Frank Spinosa, 54, an ex-regional vice president at TD Bank, pleaded guilty in a Miami courtroom Thursday to wire fraud conspiracy. He was charged with providing false assurances to investors who put their money in Rothstein’s $1.2 billion scam. He faces a maximum of five years in prison and a $250,000 fine when he is sentenced on Dec. 18.
Prosecutors said Spinosa held 38 fraudulent accounts at TD Bank that he used to lure investors into the scheme. Investors were told the money came from a pot of leftovers from legal settlements where plaintiffs opted to accept a lower lump sum in return for signing over the larger settlement. Those larger settlements, from cases that involved sexual harassment, discrimination and whistle-blowers, would then be paid in installments to investors.
In reality, neither the cases nor settlements actually existed.
Spinosa’s role was to assure investors that their money was safe in bank vaults with fictional “lock letters” that guaranteed no one else but them could touch the cash.

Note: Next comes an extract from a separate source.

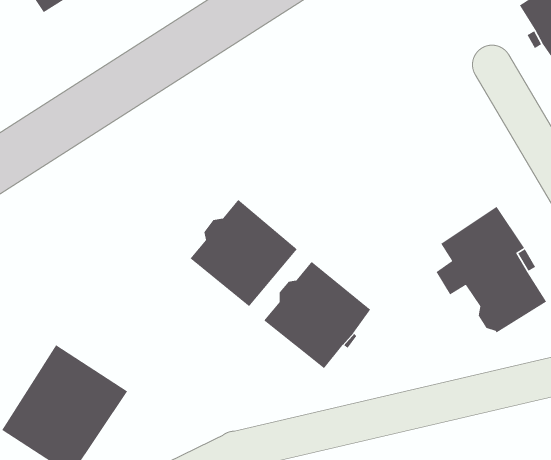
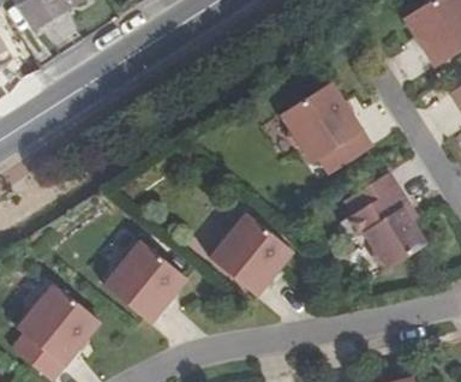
building: none -> [277,84,370,175]
building: [189,199,298,307] -> [101,240,184,323]

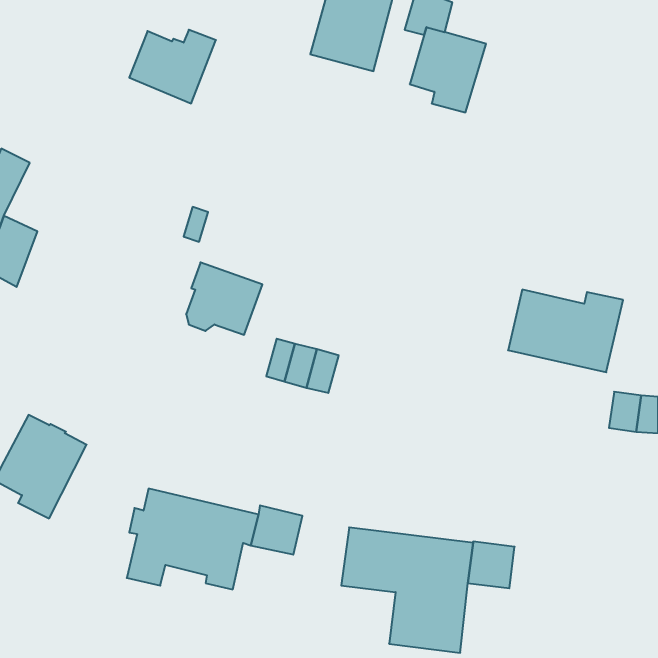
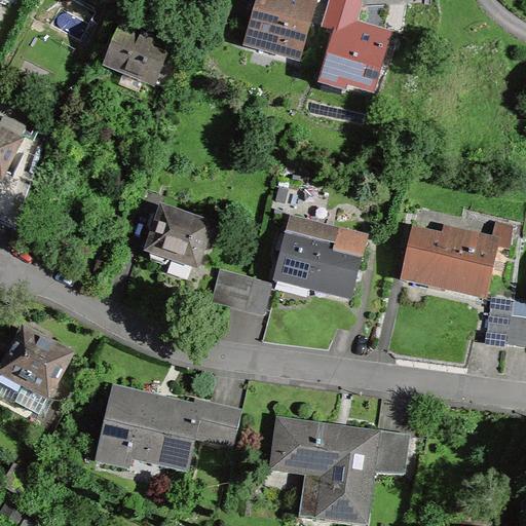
building: none -> [275,217,361,297]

Defense attorneys argued that while Spinosa knew his lock letters were fabricated, he was unaware of Rothstein’s intentions to defraud investors.
Spinosa is likely the last of more than two dozen people to be convicted in the scheme. His guilty plea came less than two weeks before his scheduled trial, in which he was facing six charges of fraud and potentially a much longer prison term.
Earlier this year, TD Bank paid a $67 million judgment to a group of Texas investors in a civil suit.
Rothstein is serving a 50-year prison sentence after turning himself into authorities on RICO charges in 2009.